### DOCUMENT EXCERPT

==========

Page history last edited by PBworks 17 years, 1 month ago

Notes on Hoorens, V (1993) "Self-enhancement and Superiority Biases in Social Comparison" in European Review of Social Psychology 4, Ed. W. Stroebe and Miles Hewstone, Wiley

 

1. False Consensus

    Ss making a decision overestimate the proportion or their peers who would decide the same way.

 

2. False Uniqueness

    Most people think that their opinions and low aptitudes are shared by many other people, but that their real abilities are shared by few other people.

 

3. Pluralistic Ignorance

    A situation where most members of a group privately reject a group norm, but believe themselves to be in a minority.

 

4. Illusory Superiority

    Most people report that they possess positive characteristics to a greater extent than the average. Most people report that they possess negative characteristics to a lower extent than the average.

 

5. Unrealistic Optimism

    Most people report that their chance of a disastrous life event is lower than others' and that their chance of a desirable life event is higher than others'.

 

6. Sensitive Self

    Ss given hypothetical situation and asked 1) what emotions they would display and what emotions they would feel, and 2) what emotions others would display and feel. They describe the same overt behaviour to themselves as others but attribute more private, felt emotion to themselves.

 

7. Multifaceted Self

    Ss given a list of characteristics; asked to point out which apply to themselves and which apply to another person. They select more for themselves.

    People believe that they have particularly multifaceted personalities and a particularly rich and intense emotional life.

==========

### STORED ROWS
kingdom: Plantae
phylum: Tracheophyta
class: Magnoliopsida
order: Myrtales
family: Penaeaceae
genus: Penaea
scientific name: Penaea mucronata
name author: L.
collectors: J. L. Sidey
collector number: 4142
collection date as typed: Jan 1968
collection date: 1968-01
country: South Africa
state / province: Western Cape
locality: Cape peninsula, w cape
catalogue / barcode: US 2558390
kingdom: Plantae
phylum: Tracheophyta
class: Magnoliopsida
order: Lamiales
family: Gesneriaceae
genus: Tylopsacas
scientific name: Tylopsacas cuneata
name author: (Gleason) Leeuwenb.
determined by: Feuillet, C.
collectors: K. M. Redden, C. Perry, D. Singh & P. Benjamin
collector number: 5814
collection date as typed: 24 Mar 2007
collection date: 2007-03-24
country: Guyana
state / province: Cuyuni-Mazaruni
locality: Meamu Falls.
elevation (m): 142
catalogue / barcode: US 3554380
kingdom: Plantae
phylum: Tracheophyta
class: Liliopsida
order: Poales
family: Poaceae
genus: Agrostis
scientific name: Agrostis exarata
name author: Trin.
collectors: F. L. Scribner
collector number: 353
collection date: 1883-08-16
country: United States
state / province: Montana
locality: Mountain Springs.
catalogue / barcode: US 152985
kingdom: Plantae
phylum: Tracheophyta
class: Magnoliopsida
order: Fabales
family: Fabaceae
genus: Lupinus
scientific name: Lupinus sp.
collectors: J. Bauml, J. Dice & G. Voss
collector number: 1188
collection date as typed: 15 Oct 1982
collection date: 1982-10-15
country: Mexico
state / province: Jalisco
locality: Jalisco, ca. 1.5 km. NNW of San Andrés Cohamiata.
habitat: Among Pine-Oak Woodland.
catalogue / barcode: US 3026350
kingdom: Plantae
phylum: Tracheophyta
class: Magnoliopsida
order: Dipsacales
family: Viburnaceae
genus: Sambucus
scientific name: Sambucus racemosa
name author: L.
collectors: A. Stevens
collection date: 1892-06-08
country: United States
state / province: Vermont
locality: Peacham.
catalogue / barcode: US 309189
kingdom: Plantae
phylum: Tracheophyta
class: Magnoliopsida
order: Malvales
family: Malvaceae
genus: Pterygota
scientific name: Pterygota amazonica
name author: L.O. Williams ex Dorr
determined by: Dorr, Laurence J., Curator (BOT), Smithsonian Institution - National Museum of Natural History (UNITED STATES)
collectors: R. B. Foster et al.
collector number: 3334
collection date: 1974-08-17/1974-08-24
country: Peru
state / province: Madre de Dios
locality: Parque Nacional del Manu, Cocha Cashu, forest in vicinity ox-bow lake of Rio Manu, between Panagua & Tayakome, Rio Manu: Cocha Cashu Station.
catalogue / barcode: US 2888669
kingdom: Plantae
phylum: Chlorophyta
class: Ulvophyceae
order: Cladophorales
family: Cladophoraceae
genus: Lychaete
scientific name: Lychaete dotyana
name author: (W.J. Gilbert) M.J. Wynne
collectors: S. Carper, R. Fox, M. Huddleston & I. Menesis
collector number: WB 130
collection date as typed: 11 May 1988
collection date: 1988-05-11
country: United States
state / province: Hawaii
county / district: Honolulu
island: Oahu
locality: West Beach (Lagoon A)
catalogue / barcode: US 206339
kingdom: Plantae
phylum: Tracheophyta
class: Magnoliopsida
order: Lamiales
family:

==========

### WORK INSTRUCTIONS
- A) Repeat, word for word, the part of the notes on self-enhancement and superiority biases that opens with the words "2. False Uniqueness" and closes with "few other people.".
- B) Write out exactly the lines of the records that run from the line containing "country: Peru" through the end of the records.

### RESPONSE LIST
- A)
2. False Uniqueness

    Most people think that their opinions and low aptitudes are shared by many other people, but that their real abilities are shared by few other people.

- B)
country: Peru
state / province: Madre de Dios
locality: Parque Nacional del Manu, Cocha Cashu, forest in vicinity ox-bow lake of Rio Manu, between Panagua & Tayakome, Rio Manu: Cocha Cashu Station.
catalogue / barcode: US 2888669
kingdom: Plantae
phylum: Chlorophyta
class: Ulvophyceae
order: Cladophorales
family: Cladophoraceae
genus: Lychaete
scientific name: Lychaete dotyana
name author: (W.J. Gilbert) M.J. Wynne
collectors: S. Carper, R. Fox, M. Huddleston & I. Menesis
collector number: WB 130
collection date as typed: 11 May 1988
collection date: 1988-05-11
country: United States
state / province: Hawaii
county / district: Honolulu
island: Oahu
locality: West Beach (Lagoon A)
catalogue / barcode: US 206339
kingdom: Plantae
phylum: Tracheophyta
class: Magnoliopsida
order: Lamiales
family:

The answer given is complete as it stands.